During the month of July last year, I had the opportunity to be part of an amazing project run by Designit and East Africa Investments to help two Rwandan entrepreneurs grow their businesses through different design disciplines. One of them was an International Montessori school, and the second, a healthy fast-food restaurant and venue for various cultural events, both located in Kigali. While working closely with our clients, I realized that my design process and business interactions needed to be based on trust. It was important to make it a priority to learn from one another; keeping in mind that there isn’t a wrong or right answer.
The way these entrepreneurs build relationships and do business was very different than what I was used to in the UK. The Rwandan culture puts great emphasis on practices of etiquette that demonstrate respect and the Genocide is still very present in the way they live. Understanding their culture and values, and observing their habits closely to immerse myself in their world, was essential to draw successful outcomes.
Reflecting back on my experience designing in “the land of a thousand hills”, I took note of a few things I’ve learned about how we can forge common bonds of trust to make real, lasting impact, both in Rwanda and back home.
Support ongoing mentorships
Helping clients approach coaching and mentoring in ways that will continue long after a project gets off the ground, is the best learning outcome you can leave behind. These sorts of support are empowering and inspiring. Share methodologies and tools to unlock design potential, while instilling critical and creative thinking to promote autonomy. Enable an environment where people can develop and thrive, this will encourage them to support each other long into the future.
Foster a co-creation environment
Bring your clients along with you in the design process and promote a co-creation mentality. Take their ideas and concerns on board and something magic will happen: big ideas will begin to sprout from smaller ones. Make them part of the decision-making and most importantly, stay curious and open-minded. Learn enough about the project to realize that you don’t know everything about it. Listen to your client and they’ll become deeply involved in the process.
Walk a mile in their shoes
Designing with empathy is the ability to step into other people’s shoes and solve problems from their perspective. Immerse yourself in their culture and market, to develop an understanding of its intricacies. Understand their experiences, struggles and thought process. Avoid making assumptions and generalizing; needs and desires differ from nation to nation. Learn as much as you can about your client’s values so they feel fully understood.

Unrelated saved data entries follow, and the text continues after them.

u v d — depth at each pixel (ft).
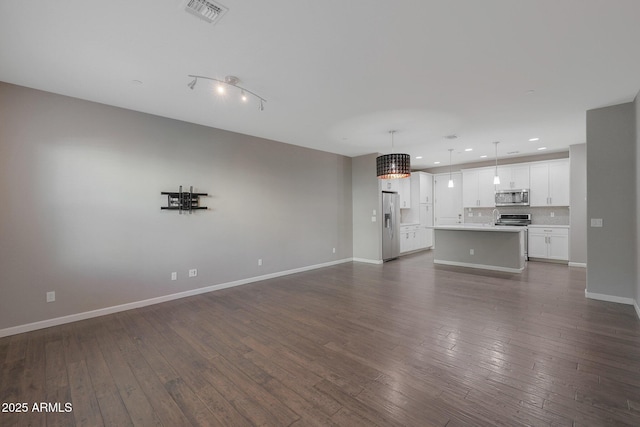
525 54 8.10
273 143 17.81
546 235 21.52
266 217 17.38
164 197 13.24
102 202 11.56
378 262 21.98
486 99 11.32
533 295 13.41
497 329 9.68
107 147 11.68
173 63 8.50
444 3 6.05
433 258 24.04
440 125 14.70
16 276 9.83
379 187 22.02
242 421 5.67
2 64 8.48
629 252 11.93
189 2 5.96
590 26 6.84
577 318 10.52
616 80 9.73
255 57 8.21
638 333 9.22
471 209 26.78
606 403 5.94
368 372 7.28
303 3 6.00
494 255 19.26
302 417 5.74
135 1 5.90
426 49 7.84
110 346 8.85
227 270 15.47
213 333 9.73
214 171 14.99
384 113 12.87
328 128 15.24
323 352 8.34
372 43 7.54
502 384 6.66
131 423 5.66
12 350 8.63
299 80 9.63
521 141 18.15
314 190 20.47
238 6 6.09
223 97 11.00
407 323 10.32
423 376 7.05
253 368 7.56
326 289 14.96
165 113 12.78
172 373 7.37
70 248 10.85
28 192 10.05
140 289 12.48
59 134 10.64
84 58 8.19
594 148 12.48
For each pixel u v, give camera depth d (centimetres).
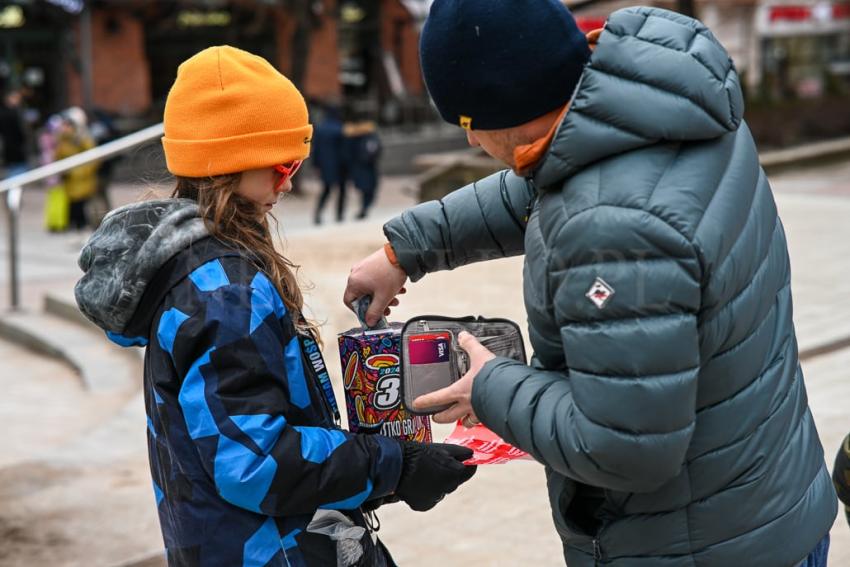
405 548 362
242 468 169
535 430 163
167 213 178
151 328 179
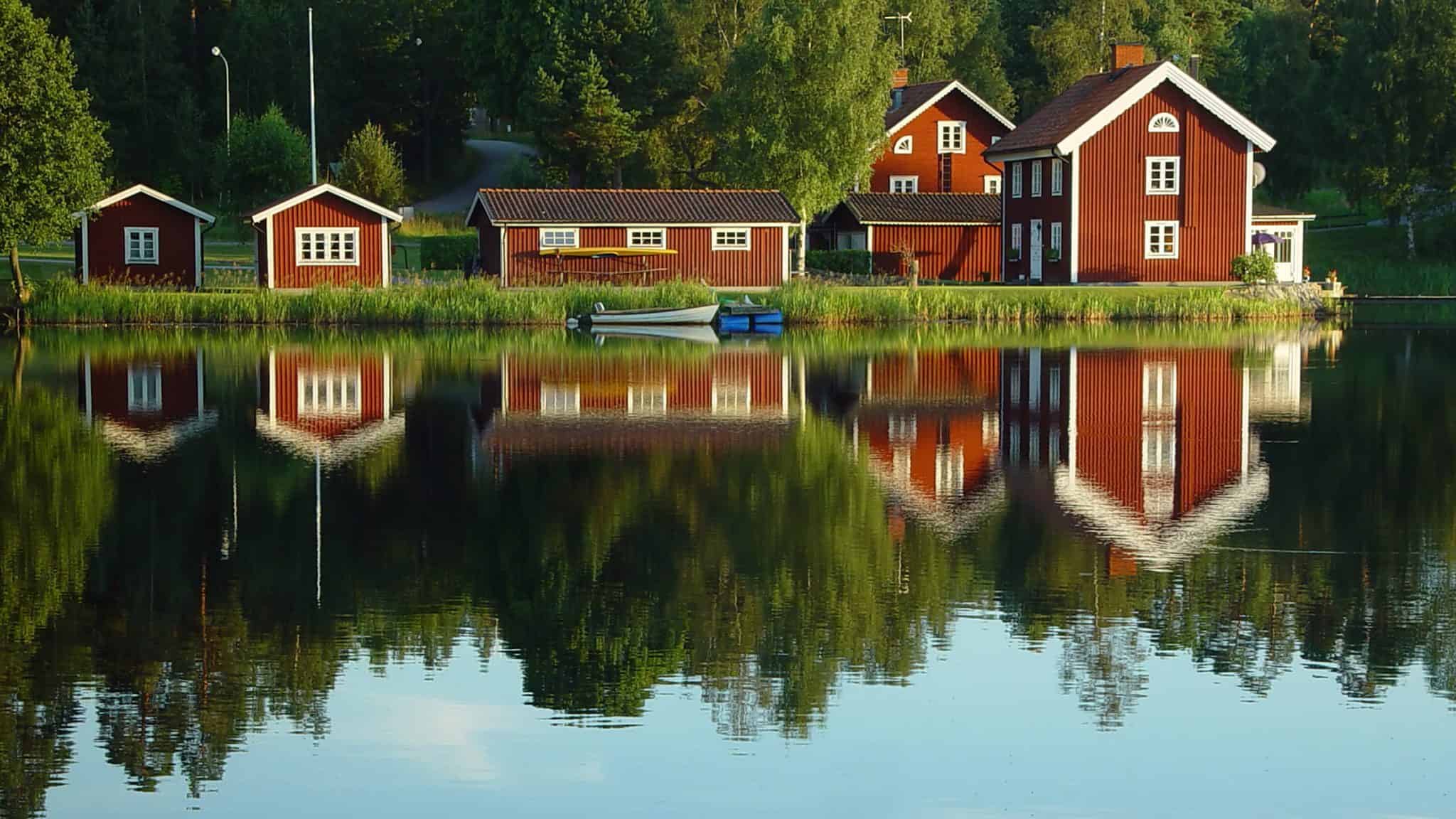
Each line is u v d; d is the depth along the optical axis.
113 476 33.56
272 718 18.83
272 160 99.81
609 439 38.41
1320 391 47.97
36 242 68.19
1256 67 125.25
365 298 73.19
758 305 73.19
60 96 66.69
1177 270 83.19
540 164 117.62
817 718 18.83
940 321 74.88
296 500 30.83
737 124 93.12
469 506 30.25
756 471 34.12
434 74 133.12
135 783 17.02
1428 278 95.38
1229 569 25.28
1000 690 19.81
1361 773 17.34
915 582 24.53
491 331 70.88
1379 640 21.62
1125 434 39.47
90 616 22.69
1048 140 83.25
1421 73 101.44
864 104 91.69
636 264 80.38
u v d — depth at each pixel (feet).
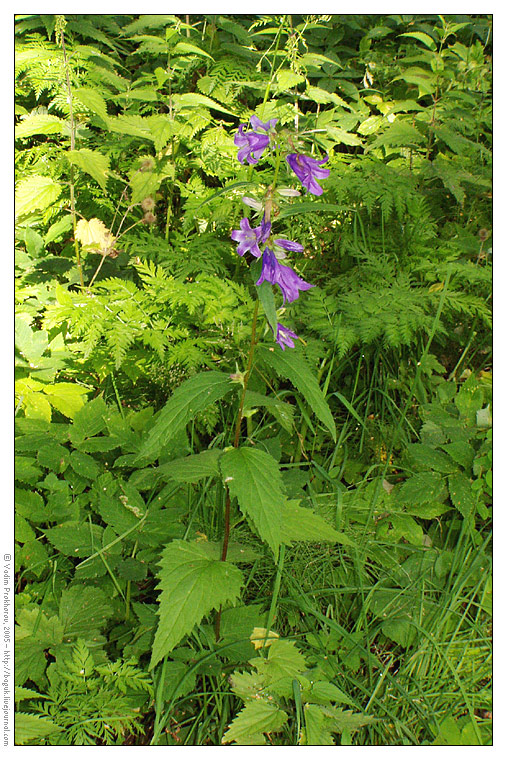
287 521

We’re all human. Be honest if you don’t have an immediate answer to a problem. Always verbalize your concerns (pretty insignificant you might think, but it is symbolic). This is when you get the most valuable feedback, and when an authentic, nonlinear dialogue unfolds.
Embrace uncertainty, stay open
Unexpected challenges are also a good base on which to build trust and keep ourselves on our toes. Constraints can push creativity and lead us to real innovation. This also means adopting an iterative process where thinking is done by making. Besides, if we knew the answer when we started, how could we possibly learn? Adopt a never-settling-attitude and never take the relationship for granted. Stay positive.
Be reliable and transparent
The only way to achieve a result with longevity is through a transparent approach to collaboration. Favor the explicit over the implicit, because it makes everything easier to understand. Communicate trustworthiness based on consistency and work ethic.
Define success and commit to it
Define what success looks like to you and your client. This is the difference between designing a product and designing outcomes. If you have a clear picture of what success means to them and their business context, you’re more likely to achieve tangible results. Manage and meet your client’s expectations. Produce quality work. Under-promise and over-deliver.
Immersing yourself in another world unlocks new creative possibilities and helps leaving behind limiting beliefs and obsolete ways of thinking. Designing in Africa presented me with unique challenges, and required an awareness of critical subtleties. I’ve learned that embedding trust in the relationship should be part of the design problem. Trust is about doing what you say you will do. If you could only do one thing, I’d say: keep your promises.